I’ll get into why in a second, and also how you can make the open source game a little easier, mentally. But another particularity of open source companies is that they can be a mindfuck not just for the founders, but also for the sales and marketing team, especially if those sales and marketing teams have experience with proprietary companies but not open source companies.
Why?
If you’re building an open source company, you have to be ok with:
Loads of people using your technology for free, including loads of people who work for big companies with fat budgets.
Losing sales deals to your open source project.
The fact that some people aren’t just satisfied with your OSS, they are actually better off with it than they would be with your paid thing, and not just because they are broke.
The 0.5% of the open source community that are trolls, and will tell you that there’s a picture on your website that isn’t Creative Commons licensed and therefore you’re not really an open source company. Or worse.

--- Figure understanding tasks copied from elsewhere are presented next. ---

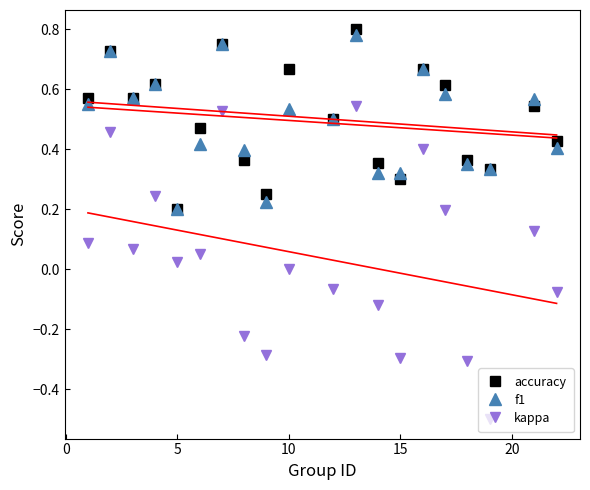

True or false: kappa and accuracy intersect in this chart.

False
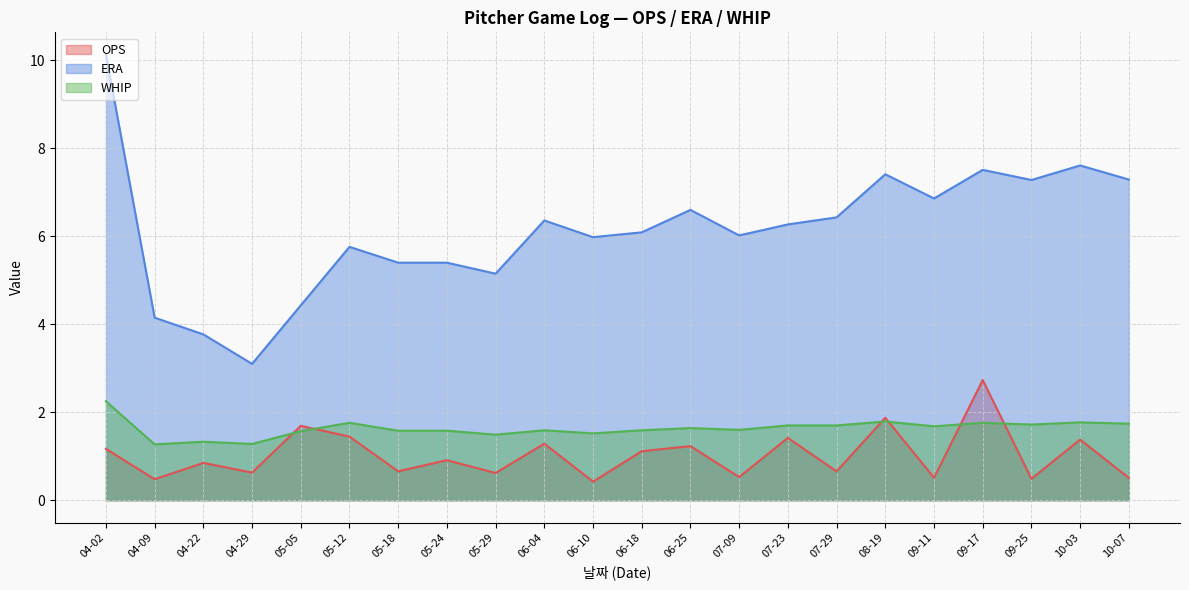

At which category is the sum across all series the highest?

04-02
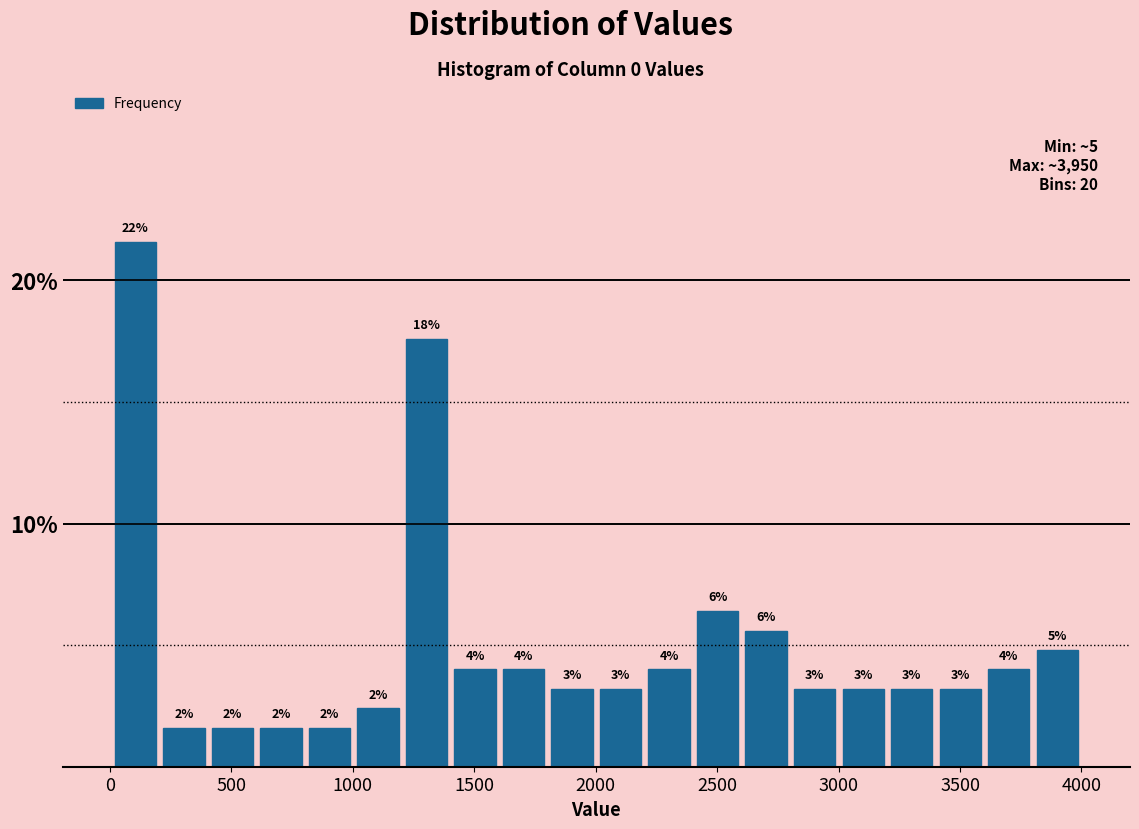

Read against the x-axis, roughly where is the centre of the tallest bar?

100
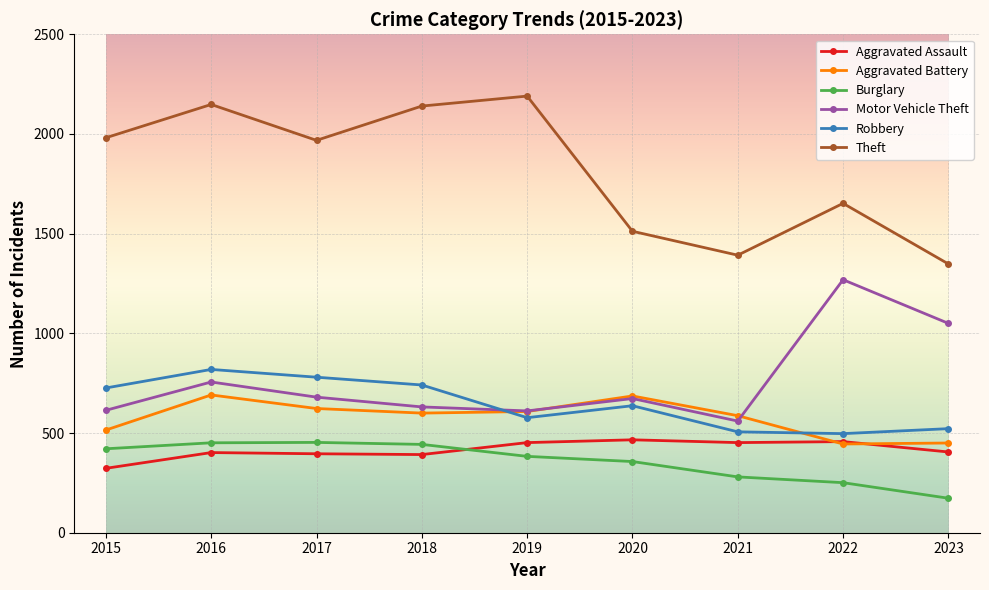

True or false: Motor Vehicle Theft has more than 2 points higher than both neighbors.

True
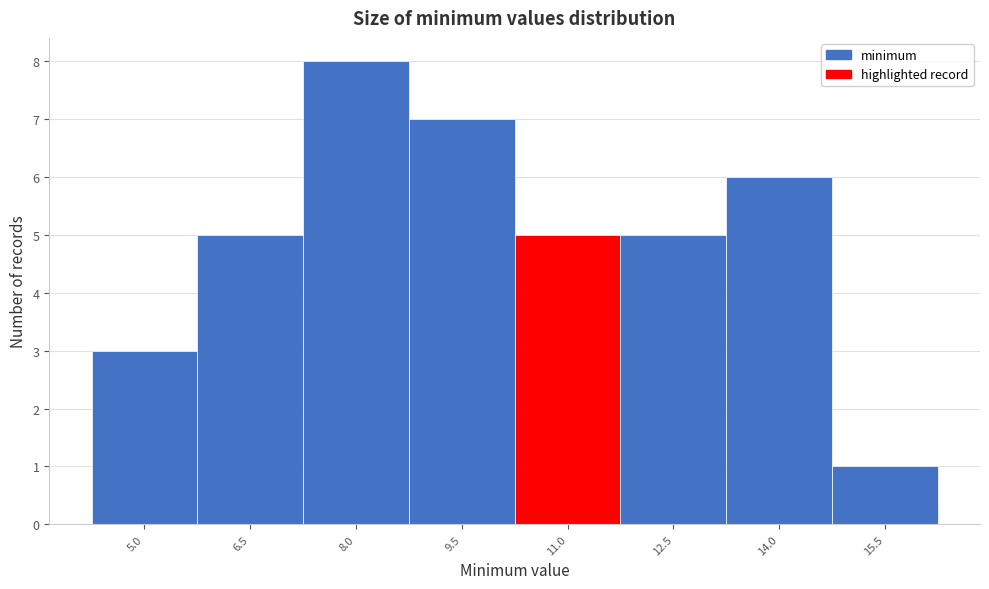

Reading left to right, extract all data points from this chart.

5.0=3	6.5=5	8.0=8	9.5=7	11.0=5	12.5=5	14.0=6	15.5=1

Internal tension (as in, inside yourself as well as inside your team) about how to be a good open source community member and how to make a profit, and how to allocate scarce resources between project and product.
All of the above impact not just founders, who are dealing with the mind games inherent in building a company already (what happens if we fail? Oh shit, now I am responsible for 40 mortgages! Our biggest customer just left and I don’t know why… Ugh I have to fire someone… and more), but also the rest of the team.

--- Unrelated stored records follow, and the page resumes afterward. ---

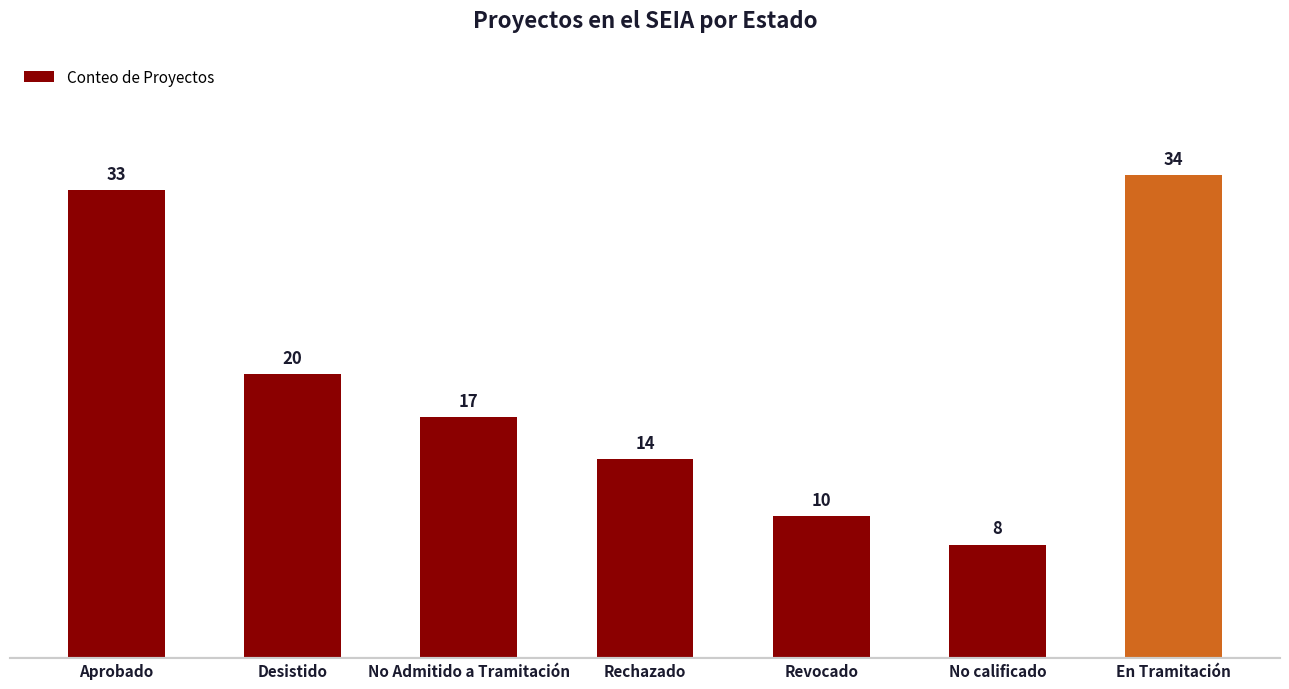

Where does the data first go above 17?

Aprobado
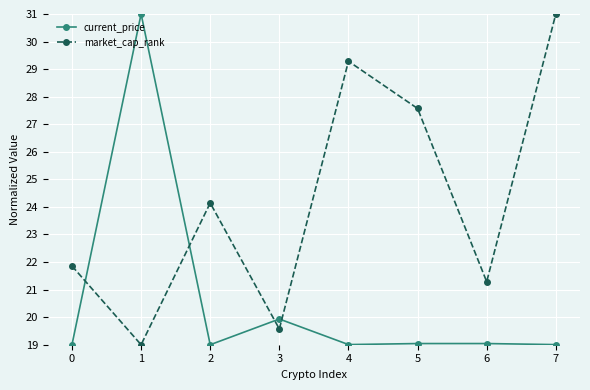

At how many categories does at least one series exceed 23?

5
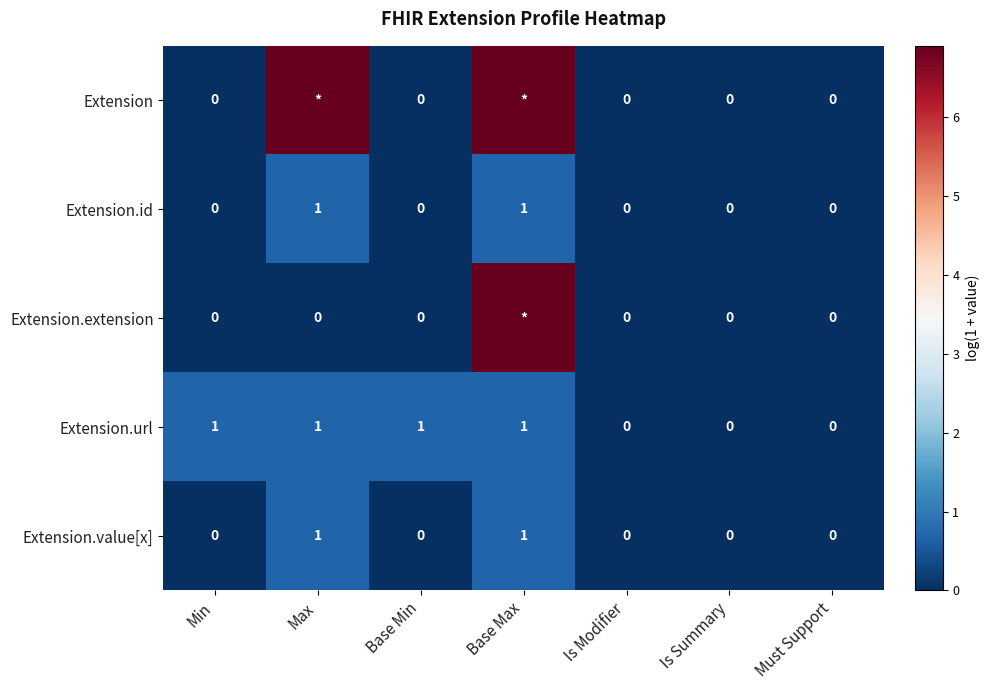

Between Base Min and Is Modifier, which series saw the biggest shift?

Extension.url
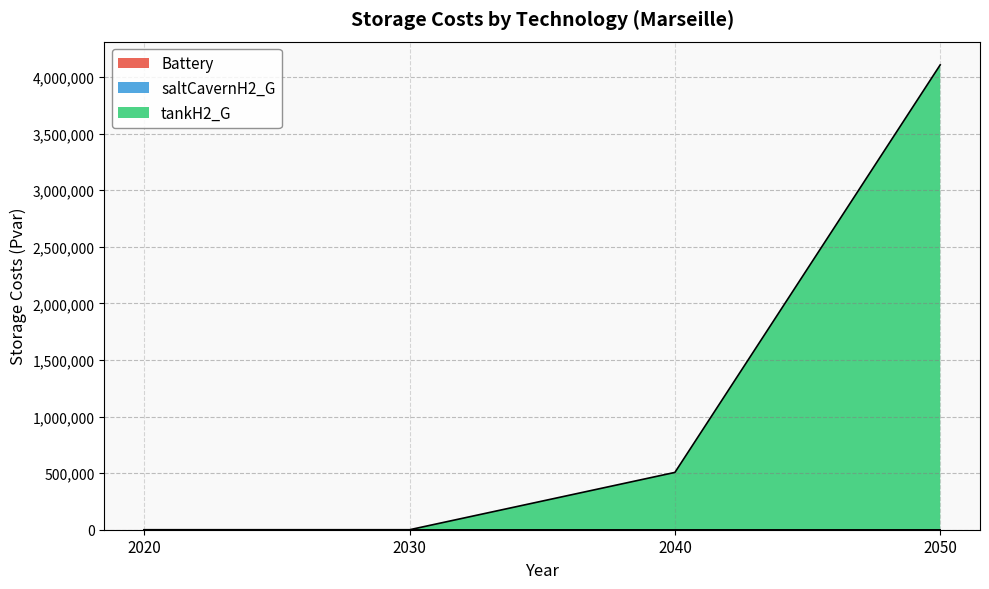

What is the total value across all series at 2050?

4107013.2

Sales people can find # 1 and # 2 super stressful, if they don’t have an open source background… and while ideally your whole GTM team will have open source experience, the reality is that not tons of people have that experience, so the people you can hire for GTM roles might not.
How do you win the mind game?
Aside from white knuckling it, there’s some things you can do to make the mind game easier to bear, both for you and your team. Good news! Everything on this list will also help your company in more tangible ways than the founders’ and sales team’s mental health.
Make sure you have a very clear understanding of how your OSS is contributing business value to your company. So when you (or your team) have a bad moment, you can easily remember why it matters to take the open source route.
Have a very clear framework for the relationship between commercial offering and product. This means clear positioning for each, ICPs, unique value propositions, competitive alternatives and pain points are defined for project and product individually, so it’s easy to see where the delta is. You should have a core description of product and project that is different. This will make it obvious what features belong in each edition, and also make it easier to target marketing activities and qualify sales leads.
Make sure you get alignment on the relationship between project and product, as well as the overall positioning and point of view of the whole company. Writing your positioning and GTM fundamentals is critical to make this happen. Make sure your whole team is in the same feedback loop and working towards the same goals. This is especially important for your team’s mental health — it’s really easy to feel like you’re not going in the same direction when engineering is going on and on about GitHub stars and you’re the salesperson trying to meet a target.
In summary: Open source companies are more complex, and they can really be a mental challenge for everyone involved. Do what you can to minimize the complexities and mind games so you can get more benefits from your open source path.